How to speed up the work?
A two-second audio file recognizes 5 seconds.
I need the application to recognize it online. It won’t be scary if the application skips for half a second every 5 seconds.
Made a new application.
Added line “implementation ‘org.mozilla.deepspeech: libdeepspeech: 0.6.0-alpha.4’” in “dependencies {” to the file “app / build.gradle”.
Partially migrated code from “native_client / java”.
Launched on the phone.
Uploaded model files from https://github.com/mozilla/DeepSpeech/releases/tag/v0.5.1.
Added them to “/ sdcard / deepspeech /” through “Device File Explorer”.
Do not forget to add the line “<uses-android: name =” android.permission.READ_EXTERNAL_STORAGE “/>” in AndroidManifest.xml. And gave permission to the application on the phone.
lissyx
((slow to reply) [NOT PROVIDING SUPPORT])
5
We can’t help you without more context. I can tell you we are 2x faster than real time on Android devices. That all depends on the devices …
Again, without more context on your hardware, I can’t tell if it’s normal or not.
For v0.6.0a4 you need to re-export the 0.5.1 checkpoints.
How to speed up the work?
A two-second audio file recognizes 5 seconds.
We can’t help you without more context. I can tell you we are 2x faster than real time on Android devices. That all depends on the devices …
I need the application to recognize it online. It won’t be scary if the application skips for half a second every 5 seconds.
Again, without more context on your hardware, I can’t tell if it’s normal or not.
What you need? Phone model?
Phone model: Huawei ALE-L21.
Here are the characteristics of Huawei P8lite - Full phone specifications (I don’t know how accurate they are).
For v0.6.0a4 you need to re-export the 0.5.1 checkpoints.
And you can detail how to do it (step by step)?
lissyx
((slow to reply) [NOT PROVIDING SUPPORT])
7
Please read the documentation ?
lissyx
((slow to reply) [NOT PROVIDING SUPPORT])
8
Ok, given the specs, I’m not surprised about your performances. Sadly, there’s not much that can be done here. It’s a 2015 SoC, 1.2GHz Cortex-A53, and it’s likely it lacks accelerators that TFLite can leverage.

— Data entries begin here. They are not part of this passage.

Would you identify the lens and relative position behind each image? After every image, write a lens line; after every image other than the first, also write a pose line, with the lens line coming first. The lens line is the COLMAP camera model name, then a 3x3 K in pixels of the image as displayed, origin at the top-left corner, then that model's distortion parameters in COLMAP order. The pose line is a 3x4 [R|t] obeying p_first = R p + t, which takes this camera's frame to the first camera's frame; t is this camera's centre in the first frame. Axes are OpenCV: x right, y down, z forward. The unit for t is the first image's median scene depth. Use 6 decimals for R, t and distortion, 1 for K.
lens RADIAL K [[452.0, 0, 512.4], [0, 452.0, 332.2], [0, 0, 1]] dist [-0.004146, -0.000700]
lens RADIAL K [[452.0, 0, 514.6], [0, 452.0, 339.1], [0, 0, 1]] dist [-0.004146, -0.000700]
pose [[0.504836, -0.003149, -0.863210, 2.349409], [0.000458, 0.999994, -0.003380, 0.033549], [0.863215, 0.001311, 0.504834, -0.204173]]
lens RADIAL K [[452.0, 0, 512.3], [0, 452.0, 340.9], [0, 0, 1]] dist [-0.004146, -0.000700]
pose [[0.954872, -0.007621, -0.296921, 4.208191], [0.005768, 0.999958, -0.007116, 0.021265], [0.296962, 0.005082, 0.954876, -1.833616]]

Reducing the model complexity would be the only solution, but that’s a non-trivial task to be able to train the model with similar quality and less nodes.

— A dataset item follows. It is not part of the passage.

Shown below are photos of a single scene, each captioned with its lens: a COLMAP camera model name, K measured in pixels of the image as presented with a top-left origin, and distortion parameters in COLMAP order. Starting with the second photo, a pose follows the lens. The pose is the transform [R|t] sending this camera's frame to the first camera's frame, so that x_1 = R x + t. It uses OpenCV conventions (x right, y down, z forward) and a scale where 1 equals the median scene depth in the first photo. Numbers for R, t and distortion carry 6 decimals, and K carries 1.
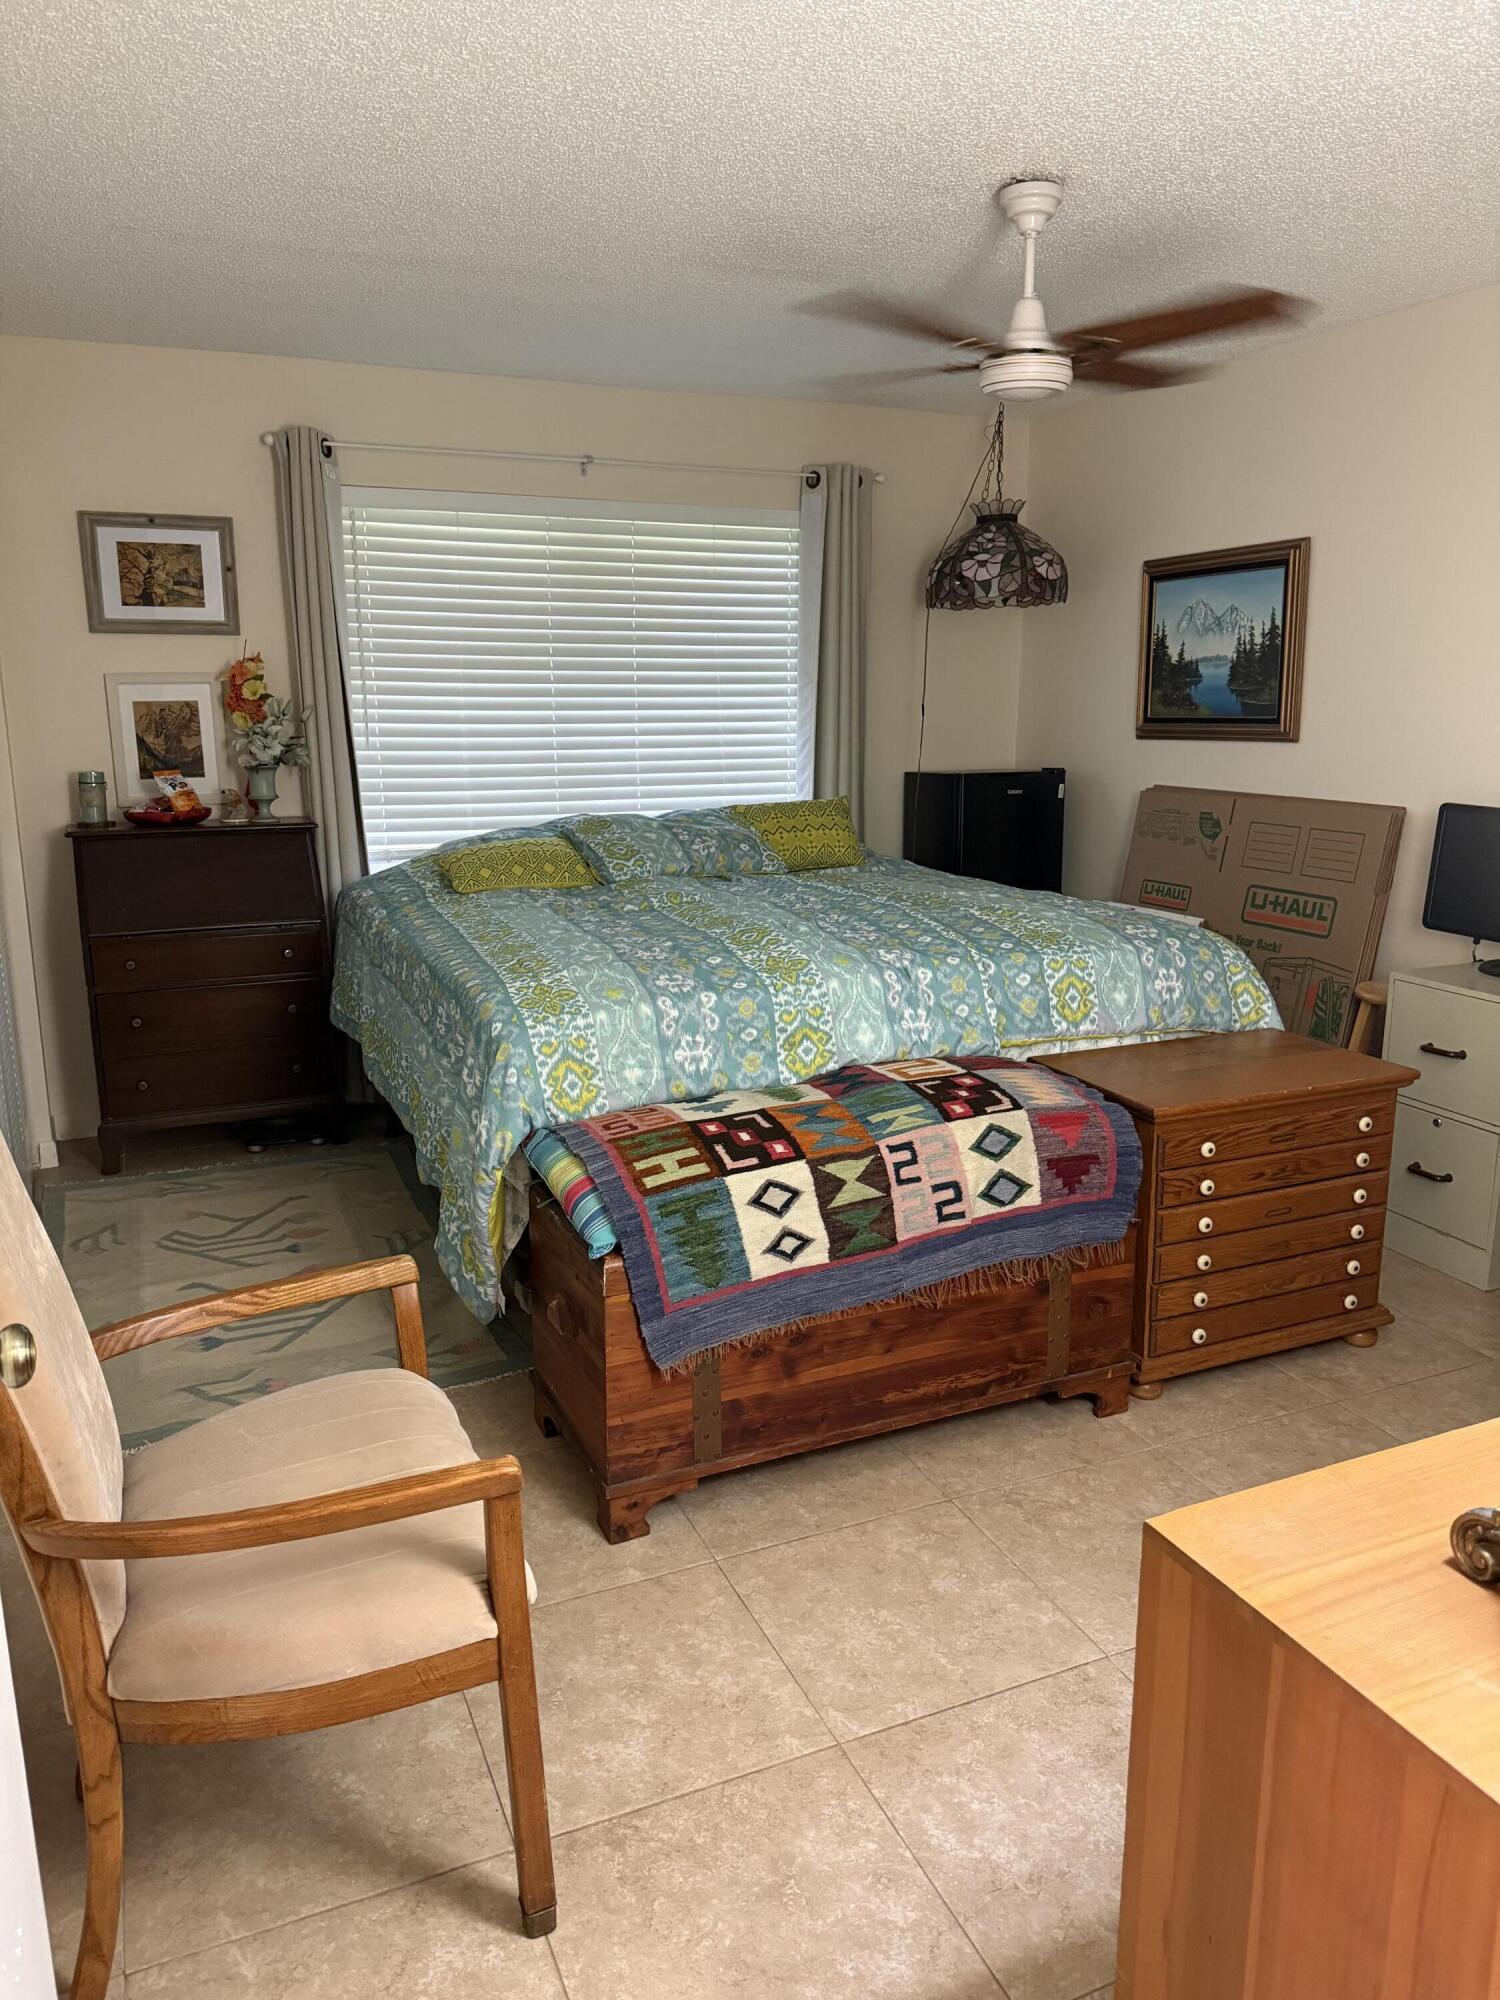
lens RADIAL K [[1409.3, 0, 752.3], [0, 1409.3, 997.0], [0, 0, 1]] dist [0.052722, -0.070434]
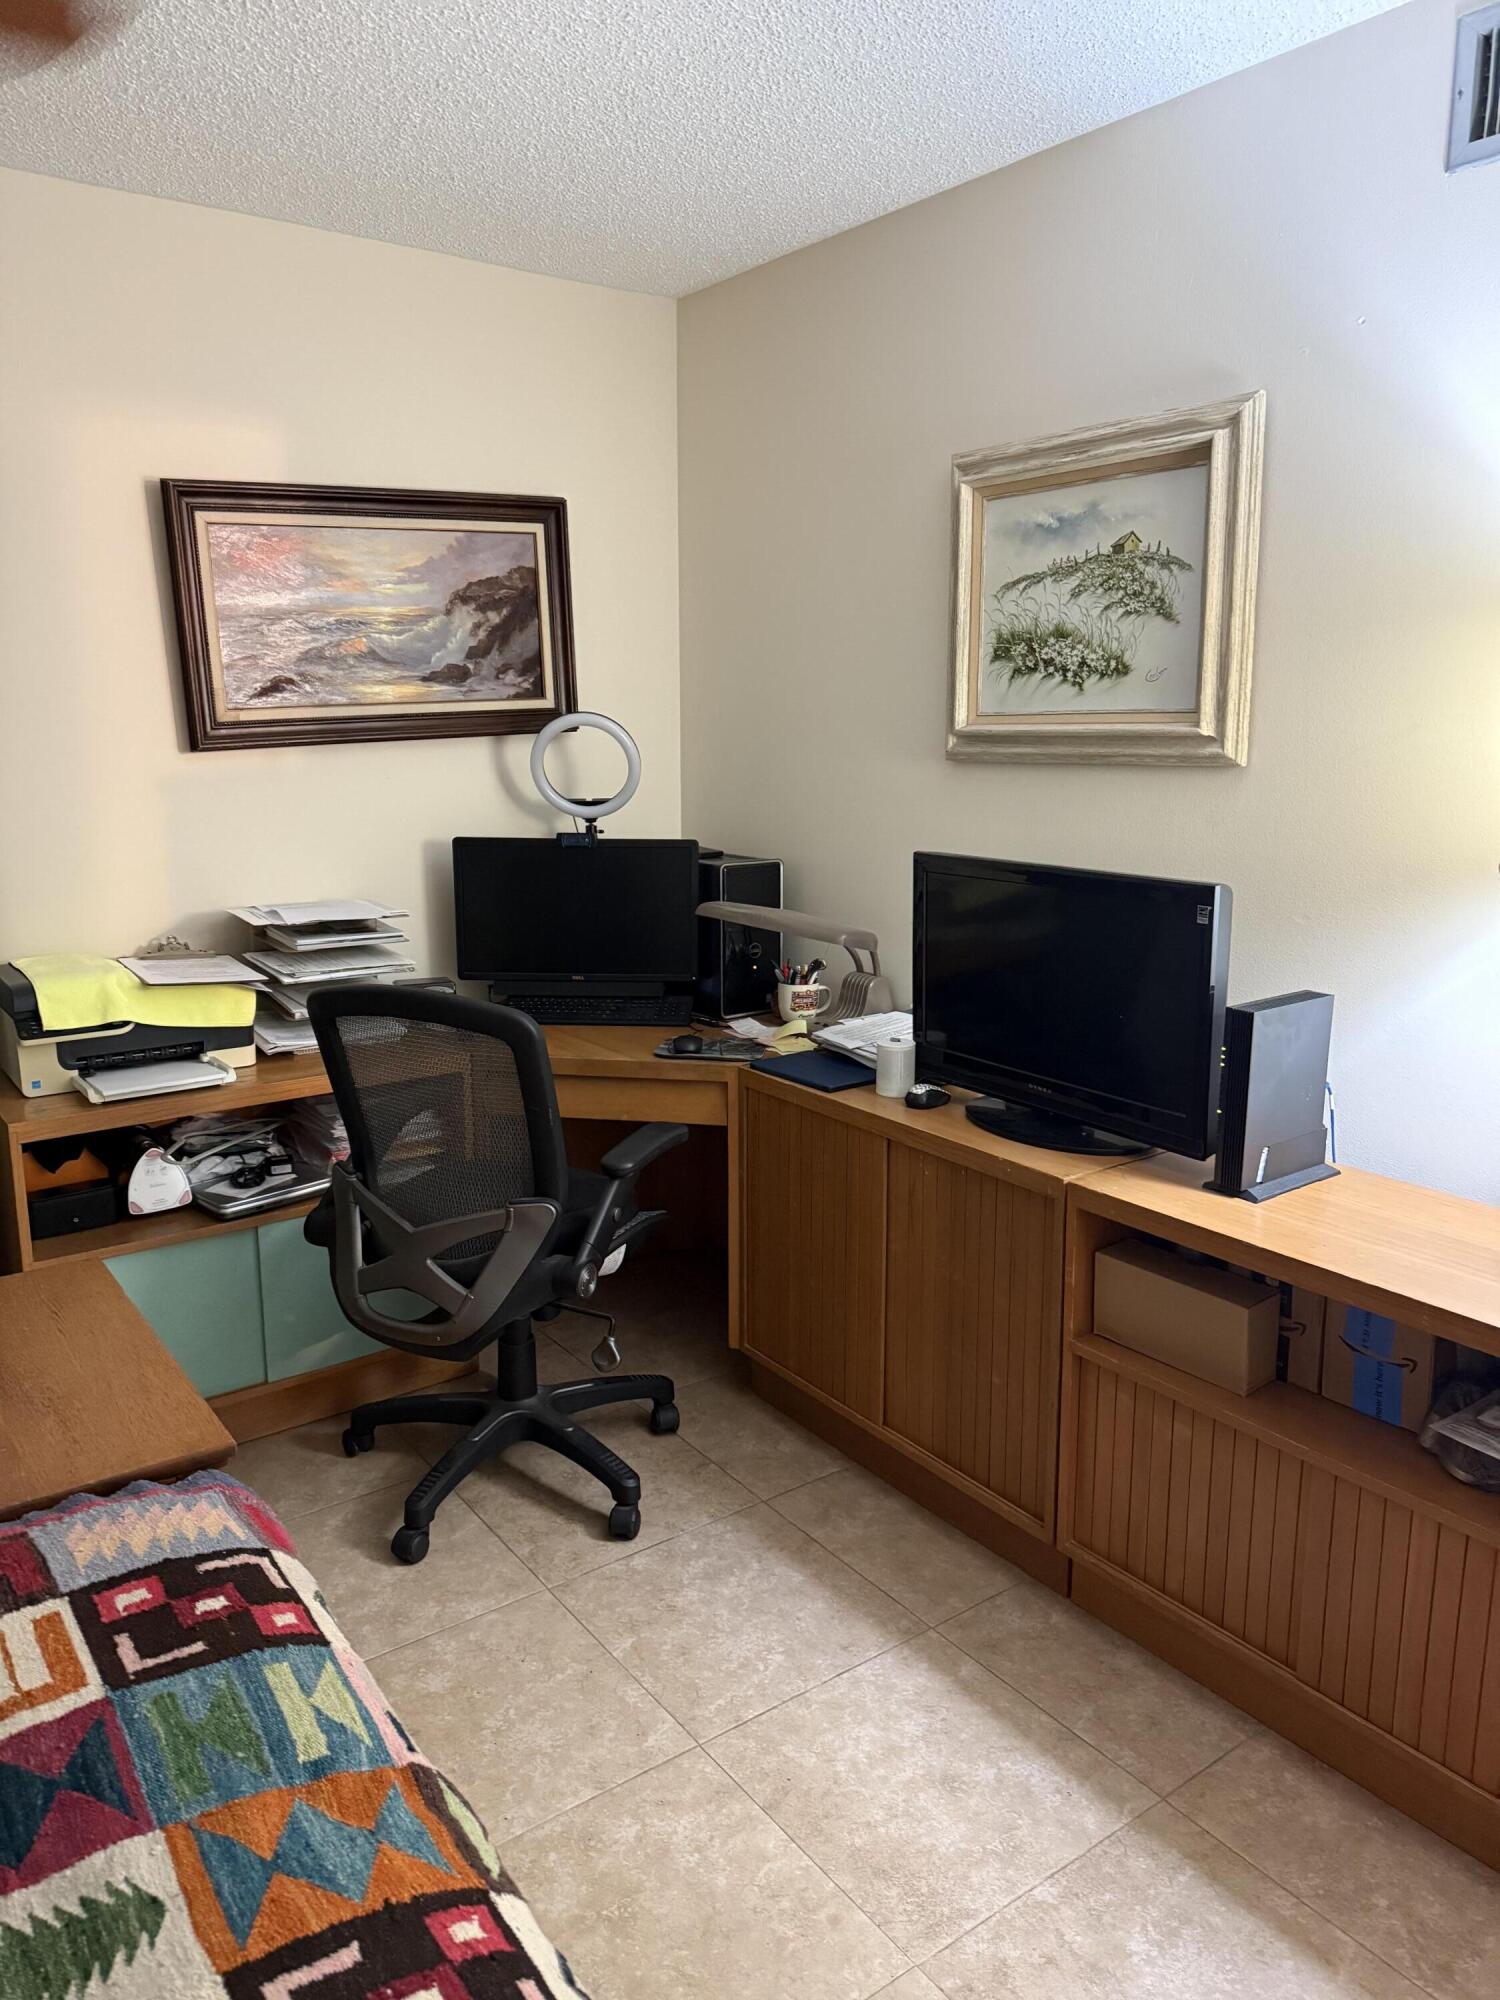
lens RADIAL K [[1409.3, 0, 750.0], [0, 1409.3, 1006.9], [0, 0, 1]] dist [0.052722, -0.070434]
pose [[-0.213863, -0.192961, 0.957616, -0.287551], [0.224292, 0.944408, 0.240390, -0.183409], [-0.950766, 0.266196, -0.158695, 0.852820]]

I understand that you are already tired here.
For me, English is not my native language and I have to use https://translate.google.com.
And the documentation is very short. It would be nice to expand it with additional examples.
And you can detail how to do it (step by step)?
Please read the documentation ?
Can you still write how to do it? How to create a model for v0.6.0a4 (re-export the 0.5.1 checkpoints)?
Ok, given the specs, I’m not surprised about your performances. Sadly, there’s not much that can be done here. It’s a 2015 SoC, 1.2GHz Cortex-A53, and it’s likely it lacks accelerators that TFLite can leverage.
Reducing the model complexity would be the only solution, but that’s a non-trivial task to be able to train the model with similar quality and less nodes.
For example, the built-in recognition in the phone copes with it perfectly. I understand that embedded recognition has advantages over DeepSpeech. But still I want to speed up the recognition.
The quality of recognizable sound will be good, without noise.
How can I speed up recognition? Can I somehow remake a trained model? It does not matter if the quality of the call gets a little worse.
Or do I need to re-train the model?
thank
lissyx
((slow to reply) [NOT PROVIDING SUPPORT])
11
English is not my native language either, so I do understand the extra mental load.
We can’t know that if you don’t tell us what you find missing / complicated.
I’m sorry but at some point, when it’s obviously documented in the help, there’s nothing more I can do than to tell you to read it. Unless you tell me what is unclear in the doc, I can’t figure it out for you. There’s --checkpoint_dir, --export_dir, that’s all you need. There are several examples of that all throughout the forum.
lissyx
((slow to reply) [NOT PROVIDING SUPPORT])
12
Are you aware the builtin recognition runs online, while our system runs offline ? At some point, you need to understand that if the model is too complicated to fit in the computing budget of your CPU, there’s nothing that can be trivially done to improve speed.
That does not really matter
The only solution is to reduce the model complexity, n_hidden=2048 with the current models. The temporal complexity of the model is depending quadratically on this. So roughly, if you say it takes 5 seconds to run inference on a 2 seconds audio file, it means you are mostly 2.5x slower than realtime. From there you should be able to infer the complexity of the model you require.
But re-training from scratch with smaller model dimension is going to be a complicated process: you need thousands of hours of audio, and several tentative to adjust the parameters.
On which computer and how long can such training take? About. If you use Common Voice data for the English language.
Can be specified in dozens of hours.